This reflection thing is taking way too much planning IMO. for the interior of that small box, all you would need is a small amount of flat white paint and a brush, it cant get any cheaper. for light proofing, you can use foil tape on the corners from the outside, to make it more rigid, PVA is your answer, using that same brush you used for painting and maybe some little water to thin the pva some. You might even find it fun, and do the exterior just for the looks of it  if you mean by boards, the white polystyrene boards, they are not reflective but paintable. they will not really solve the lightproofing issue. the tricky part is the door, but panda film cannot solve that anyway, you either need a legit door or a foolproof methid like a black curtain over your door.  i hope this helps


----------



## Joe420Camel (Apr 5, 2016)

.

I use 2" of Velcro around the border of my (cardboard) door.

Mylar... seemed like a good idea at the time (too)

:48: 

View attachment PICT0022.jpg


----------



## SHOT (Apr 6, 2016)

+ + + + +

Required tasks:
1. List every material named in the Joe420Camel post of the lightproofing thread.
2. Write the next part of the lightproofing thread, picking up after its last line.
The entries that come next have nothing to do with the lightproofing thread.

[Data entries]
+ + + + +

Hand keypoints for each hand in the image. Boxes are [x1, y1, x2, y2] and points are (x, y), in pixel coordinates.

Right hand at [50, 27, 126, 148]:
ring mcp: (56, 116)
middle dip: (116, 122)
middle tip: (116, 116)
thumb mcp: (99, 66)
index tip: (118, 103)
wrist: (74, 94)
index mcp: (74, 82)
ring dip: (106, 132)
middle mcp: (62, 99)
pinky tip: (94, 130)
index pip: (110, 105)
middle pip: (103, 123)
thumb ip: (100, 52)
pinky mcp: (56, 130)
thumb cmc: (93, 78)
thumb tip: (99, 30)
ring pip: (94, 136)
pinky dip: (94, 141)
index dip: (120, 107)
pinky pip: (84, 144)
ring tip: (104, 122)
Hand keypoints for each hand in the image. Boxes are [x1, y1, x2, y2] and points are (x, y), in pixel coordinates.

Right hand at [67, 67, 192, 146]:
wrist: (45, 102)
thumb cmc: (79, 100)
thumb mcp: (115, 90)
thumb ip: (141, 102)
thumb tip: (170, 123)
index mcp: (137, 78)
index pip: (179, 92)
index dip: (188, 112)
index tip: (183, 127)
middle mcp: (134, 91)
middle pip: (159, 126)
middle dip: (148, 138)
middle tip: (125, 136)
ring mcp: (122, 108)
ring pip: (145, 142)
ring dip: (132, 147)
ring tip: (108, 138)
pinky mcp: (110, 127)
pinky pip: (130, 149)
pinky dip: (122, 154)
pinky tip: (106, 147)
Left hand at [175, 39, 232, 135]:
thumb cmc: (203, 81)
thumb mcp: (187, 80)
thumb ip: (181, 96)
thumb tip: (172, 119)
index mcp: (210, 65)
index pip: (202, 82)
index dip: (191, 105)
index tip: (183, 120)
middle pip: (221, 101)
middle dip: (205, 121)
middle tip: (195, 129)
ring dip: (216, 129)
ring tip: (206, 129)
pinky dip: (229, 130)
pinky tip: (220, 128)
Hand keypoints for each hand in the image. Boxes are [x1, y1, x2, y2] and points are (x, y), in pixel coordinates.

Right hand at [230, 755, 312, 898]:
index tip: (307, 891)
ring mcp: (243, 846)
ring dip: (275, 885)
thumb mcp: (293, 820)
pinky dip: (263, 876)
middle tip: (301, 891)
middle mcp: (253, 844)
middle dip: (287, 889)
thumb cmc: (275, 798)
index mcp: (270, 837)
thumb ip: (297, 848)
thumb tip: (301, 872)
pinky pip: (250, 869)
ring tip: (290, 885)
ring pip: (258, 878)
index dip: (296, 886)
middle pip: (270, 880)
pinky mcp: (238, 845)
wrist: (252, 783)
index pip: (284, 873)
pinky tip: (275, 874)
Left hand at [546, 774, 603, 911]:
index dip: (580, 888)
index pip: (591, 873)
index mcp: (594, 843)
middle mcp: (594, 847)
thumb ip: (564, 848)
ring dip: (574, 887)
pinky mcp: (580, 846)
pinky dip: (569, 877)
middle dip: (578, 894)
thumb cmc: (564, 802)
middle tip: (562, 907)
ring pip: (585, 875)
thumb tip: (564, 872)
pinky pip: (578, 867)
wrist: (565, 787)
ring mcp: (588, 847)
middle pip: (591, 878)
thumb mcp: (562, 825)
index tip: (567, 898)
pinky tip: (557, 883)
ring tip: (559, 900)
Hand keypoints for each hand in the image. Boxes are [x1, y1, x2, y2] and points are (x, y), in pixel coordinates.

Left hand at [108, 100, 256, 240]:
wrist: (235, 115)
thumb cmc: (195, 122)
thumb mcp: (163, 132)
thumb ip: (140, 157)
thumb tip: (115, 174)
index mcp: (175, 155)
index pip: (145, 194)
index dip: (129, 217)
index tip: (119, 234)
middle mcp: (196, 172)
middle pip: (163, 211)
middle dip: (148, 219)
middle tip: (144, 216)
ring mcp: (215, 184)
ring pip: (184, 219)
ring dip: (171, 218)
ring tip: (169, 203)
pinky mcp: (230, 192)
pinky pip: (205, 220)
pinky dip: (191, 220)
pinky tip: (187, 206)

+ + + + +

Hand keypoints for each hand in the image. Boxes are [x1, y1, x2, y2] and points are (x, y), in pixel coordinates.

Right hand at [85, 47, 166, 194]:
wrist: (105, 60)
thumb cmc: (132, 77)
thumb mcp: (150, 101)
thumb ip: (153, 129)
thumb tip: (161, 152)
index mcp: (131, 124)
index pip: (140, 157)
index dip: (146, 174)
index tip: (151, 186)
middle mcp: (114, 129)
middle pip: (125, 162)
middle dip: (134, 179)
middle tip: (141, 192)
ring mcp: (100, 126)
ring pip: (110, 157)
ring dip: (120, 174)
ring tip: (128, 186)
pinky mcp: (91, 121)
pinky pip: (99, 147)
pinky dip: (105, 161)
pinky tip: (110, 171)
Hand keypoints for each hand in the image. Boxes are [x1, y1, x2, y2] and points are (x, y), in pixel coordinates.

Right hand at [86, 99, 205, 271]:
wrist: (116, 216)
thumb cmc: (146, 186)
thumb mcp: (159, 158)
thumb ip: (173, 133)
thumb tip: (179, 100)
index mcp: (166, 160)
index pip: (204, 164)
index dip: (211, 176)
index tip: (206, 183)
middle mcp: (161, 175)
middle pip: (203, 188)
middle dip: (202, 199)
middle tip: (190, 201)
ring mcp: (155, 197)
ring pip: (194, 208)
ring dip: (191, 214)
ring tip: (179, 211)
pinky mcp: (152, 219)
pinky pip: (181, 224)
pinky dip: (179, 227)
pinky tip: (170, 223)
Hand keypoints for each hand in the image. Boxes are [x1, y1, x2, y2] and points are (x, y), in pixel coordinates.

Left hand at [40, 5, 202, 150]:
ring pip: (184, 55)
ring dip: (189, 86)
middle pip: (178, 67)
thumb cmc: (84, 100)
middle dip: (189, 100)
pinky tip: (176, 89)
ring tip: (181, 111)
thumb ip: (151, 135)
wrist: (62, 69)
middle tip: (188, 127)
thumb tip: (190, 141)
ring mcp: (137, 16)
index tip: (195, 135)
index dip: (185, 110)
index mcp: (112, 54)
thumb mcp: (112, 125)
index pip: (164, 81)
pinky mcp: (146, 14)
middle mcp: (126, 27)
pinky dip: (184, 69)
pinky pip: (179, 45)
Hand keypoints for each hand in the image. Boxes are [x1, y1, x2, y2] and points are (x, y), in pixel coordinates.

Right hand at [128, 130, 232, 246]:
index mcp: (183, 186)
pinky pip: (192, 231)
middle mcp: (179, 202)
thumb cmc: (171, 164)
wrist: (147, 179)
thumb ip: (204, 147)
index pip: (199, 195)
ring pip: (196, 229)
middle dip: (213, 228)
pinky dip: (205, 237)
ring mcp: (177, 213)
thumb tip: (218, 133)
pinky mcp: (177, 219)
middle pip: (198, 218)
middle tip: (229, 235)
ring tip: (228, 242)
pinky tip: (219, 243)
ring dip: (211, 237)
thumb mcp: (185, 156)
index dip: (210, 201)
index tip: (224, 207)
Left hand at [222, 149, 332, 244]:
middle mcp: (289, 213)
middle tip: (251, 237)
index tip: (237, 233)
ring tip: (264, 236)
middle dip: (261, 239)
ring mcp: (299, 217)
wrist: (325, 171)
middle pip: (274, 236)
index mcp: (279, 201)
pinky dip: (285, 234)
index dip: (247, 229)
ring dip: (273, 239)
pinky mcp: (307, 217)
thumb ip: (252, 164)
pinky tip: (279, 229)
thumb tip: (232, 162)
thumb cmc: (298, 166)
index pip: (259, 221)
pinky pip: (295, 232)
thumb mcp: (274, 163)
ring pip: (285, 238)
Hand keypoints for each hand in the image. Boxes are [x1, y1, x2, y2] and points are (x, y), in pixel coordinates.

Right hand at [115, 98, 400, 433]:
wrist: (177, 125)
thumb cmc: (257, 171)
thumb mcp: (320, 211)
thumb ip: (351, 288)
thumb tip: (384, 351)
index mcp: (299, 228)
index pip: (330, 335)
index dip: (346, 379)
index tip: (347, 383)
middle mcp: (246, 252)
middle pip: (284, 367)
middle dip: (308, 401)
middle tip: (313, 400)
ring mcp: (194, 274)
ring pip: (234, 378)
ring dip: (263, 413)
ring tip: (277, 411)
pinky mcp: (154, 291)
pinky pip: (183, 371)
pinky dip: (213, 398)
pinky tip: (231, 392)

+ + + + +

Numbered responses:
1. Velcro, cardboard, Mylar

2.
Nice oneeee!!!


----------



## ElizabethMunk (Jul 27, 2016)

I agree a white paint would be much better.


----------



## SHOT (Jul 27, 2016)

I used white foam, the most white one and used glue and everything is going fine till now


----------



## zem (Jul 27, 2016)

White foam is white but not nearly as reflective as matt white paint. the good news: you can easily paint over it to increase reflection. You will only notice the difference if you had side by side controlled environment, but it is science, the more reflection=more light=more growth


----------



## SHOT (Jul 27, 2016)

Yea ur right zem, i will make these things after my exams.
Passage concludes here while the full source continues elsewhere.